Of course it’s not quite that simple. Yet it remains the basic recipe for “business plans” supporting new startups, or new products within existing companies. It is the basis for how we approach our new standardization efforts at Si2 as well. Part of the trick is truly understanding what the market is telling you about the unmet need, while part is navigating hazards that must be deftly avoided to not fall into the abyss along the way.
One benefit of my role at Si2 is the opportunity to listen to a wealth of input from across our member companies. Recently, there has been a noticeable increase in the pain level associated with designing complex silicon that runs embedded software. This trend was already there, as more processors run more software on SoCs. What has changed, however, is the added risk this embedded software “variable” brings to achieving necessary parameters of the hardware design task.
One working group in Si2′s Low-Power Coalition, while addressing power at the architecture / ESL level (where 80% of the savings are hidden), concluded that a lack of standards for higher-level modeling of power was a barrier to industry progress. Now, even without an embedded software component, the challenges of estimating and managing power consumption during the product’s operation are hard enough. Yet many products today have multiple processors, and this trend will continue. Your smart phone’s silicon burns power dictated by the software that owns the bulk of digital functionality. The energy dissipation resulting from switching transistors is a direct consequence of the software operation… but EDA flows lack a means to factor that into the design trade-off space. What operations must be concurrent? What impact will switching power / frequency modes have to critical response times as timing fluctuates? Which architecture is best suited to the combined (software + hardware) time-varying functionality? How do we cooperatively work with the software team better?
This problem does not lend itself to simple in-house solutions. Its no wonder that we are hearing so much about the rising cost and complexity of designing silicon – to the point that the venture capital community has “moved on” to other (more attractive) areas. There clearly seems to be a large unmet need, and this trend has nowhere to go but up.

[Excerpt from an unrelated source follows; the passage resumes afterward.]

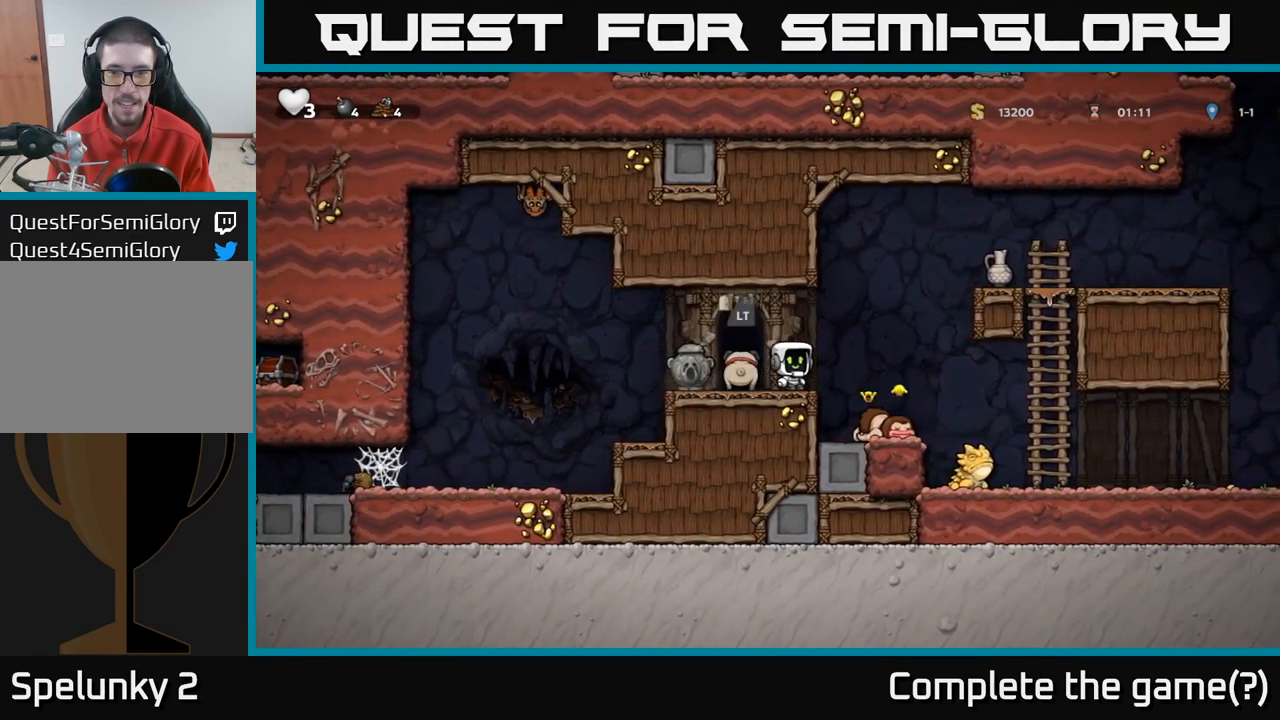
{"buttons": ["A"], "left_stick": "right", "right_stick": "center", "events": [[33, "A", "down"], [317, "A", "up"], [500, "A", "down"]]}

In the past, established EDA vendors have stated they have rejected this growing aspect of design because there is no money in the “software world” (think free compilers and $995 development kits). However, that logic is flawed. To compete in the software development world is to address a different problem – and one that already has plethora of solutions. The unmet need here is addressing the current problem scoped by EDA: effective design of silicon to requirements under a number of complex constraints. EDA adapted to adjacent manufacturing issues and integrated DFM concerns; perhaps software is the next adjacency. How much would companies pay for genuine improvement in this problem, where the new world order puts embedded software onto nearly every chip? How can we design to even more stringent requirements 5 years from now if this trend continues?
Perhaps this problem area is not being addressed because we lack a clear vision of any feasible approach for connecting our world of silicon design and the world “on the other side”. Perhaps no single company can deliver a useful solution without more enabling infrastructure to support it. Perhaps we haven’t really tried yet.
I see a continuation of the trend for more embedded processors – and more complex silicon design parameters dependent upon what the software does that drives its operation. What do you see? Is this really an unmet need? If so, how would you propose the industry tackle it? I would be interested to hear your comments.